* Begin EXTRACT TO READ *

8. A resistance mechanism as set forth in claim 7, wherein: each of
said first teeth includes a shank projecting from said first side
of said rim and an arm extending from said shank; and each of said
second teeth includes a shank projecting from said second side of
said rim and an arm extending from said shank of each of said
second teeth, said arms of the second teeth extending in directions
substantially opposite to said arms of the first teeth to allow
said arms of the first teeth of each resistance pack to releasably
interlock with said arms of the second teeth of an adjacent
resistance pack.
9. A resistance mechanism as set forth in claim 8, wherein: each of
said rims is generally circular; and said arms of the first and
second teeth extend generally tangential to said rim.
Description
CROSS-REFERENCE TO RELATED APPLICATIONS
Not applicable.
STATEMENT REGARDING FEDERALLY SPONSORED RESEARCH OR DEVELOPMENT
Not applicable.
FIELD OF THE INVENTION
This invention relates generally to resistance exercise equipment
and more particularly to an exercise machine having resistance
packs that are arranged in stacks for applying a resistance
force.
BACKGROUND OF THE INVENTION
U.S. Pat. No. 4,944,511 to Francis is directed to a resistance
exercise machine in which the resistive force is provided by
stacked reels containing springs that are arranged to resist
turning of the reels. This type of resistance system can function
adequately in many applications. However, the springs can lose
their effectiveness after extended use. Furthermore, springs
provide increasing resistance as they are progressively deformed.
Consequently, the last parts of an exercise movement are
characterized by more resistance than the first parts. This
inconsistent force over the full range of movement can be a
significant disadvantage.
U.S. Pat. Nos. 6,126,580 and 6,440,044 to Francis et al. address
the problem of inconsistent resistance in two different ways.
First, resistance packs having deformable spokes are connected in a
series arrangement that allows the actuator cord to be displaced a
lengthy distance without a great variation in the resistance force.
Second, a spiral pulley is provided to increase the moment arm with
increasing displacement of the actuator cord in order to counteract
the increasing resistance force.
Although this type of approach is generally satisfactory, it is
disadvantageous because compensation can be made for the
inconsistent force only within a relatively limited resistance
range. Also, a somewhat complicated preload mechanism is required
in order to adjust the resistance force. The spiral pulley that is
used also adds to the cost and complexity of the resistance
mechanism and to the amount of space that it requires.
SUMMARY OF THE INVENTION
The present invention is directed to a resistance exercise machine
that exhibits a number of improved features compared to the
machines that have been available in the past.
The machine of the present invention is characterized in one aspect
by a stack of resistance packs that are connected in parallel
combined with a relatively simple cam mechanism that counteracts
the increased force that results from increased deflection of the
resistance elements. This arrangement allows the actuator element
to be displaced a lengthy distance with little variation in the
resistance force, regardless of the number of resistance packs
engaged. This type of cam system also has the advantages of being
structurally simple, economical, compact and reliable.

* End EXTRACT TO READ *

STATED TASK 1: Please rewrite the paragraph of the patent excerpt that begins "U.S. Pat. No. 4,944,511 to Francis" as a short bulleted list, keeping its main facts.
The patent excerpt and the clock change entries are unrelated.

* Begin WORKING DATA *

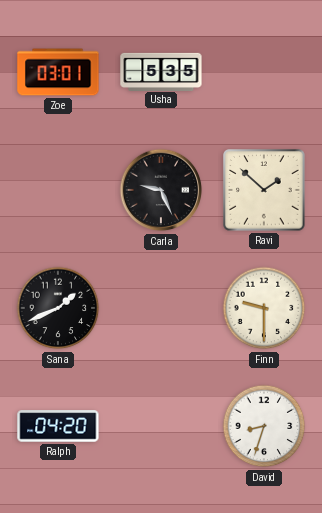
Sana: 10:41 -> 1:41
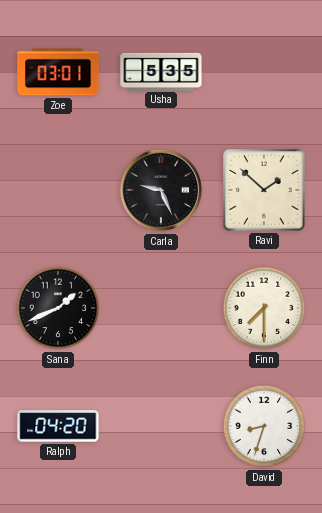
Finn: 9:30 -> 7:30
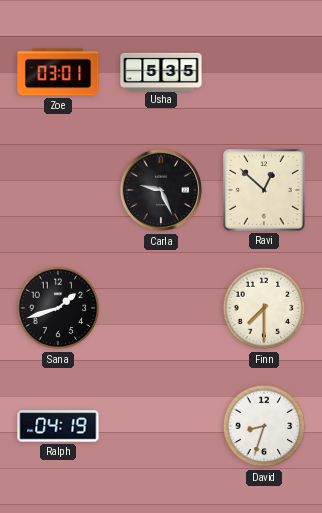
Ravi: 1:52 -> 12:52
Sana: 1:41 -> 1:42
Ralph: 04:20 -> 04:19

* End WORKING DATA *

STATED TASK 2: Reproduce every line of the clock change entries exactly, leaving out the pictures.

WRITTEN SOLUTION 1:
- U.S. Pat. No. 4,944,511 to Francis covers a resistance exercise machine whose resistive force comes from stacked reels containing springs that resist turning of the reels.
- This resistance system can work adequately in many applications.
- The springs can lose their effectiveness after extended use.
- Springs give increasing resistance as they are progressively deformed, so the last parts of an exercise movement have more resistance than the first parts.
- This inconsistent force over the full range of movement can be a significant disadvantage.

WRITTEN SOLUTION 2:
Sana: 10:41 -> 1:41
Finn: 9:30 -> 7:30
Ravi: 1:52 -> 12:52
Sana: 1:41 -> 1:42
Ralph: 04:20 -> 04:19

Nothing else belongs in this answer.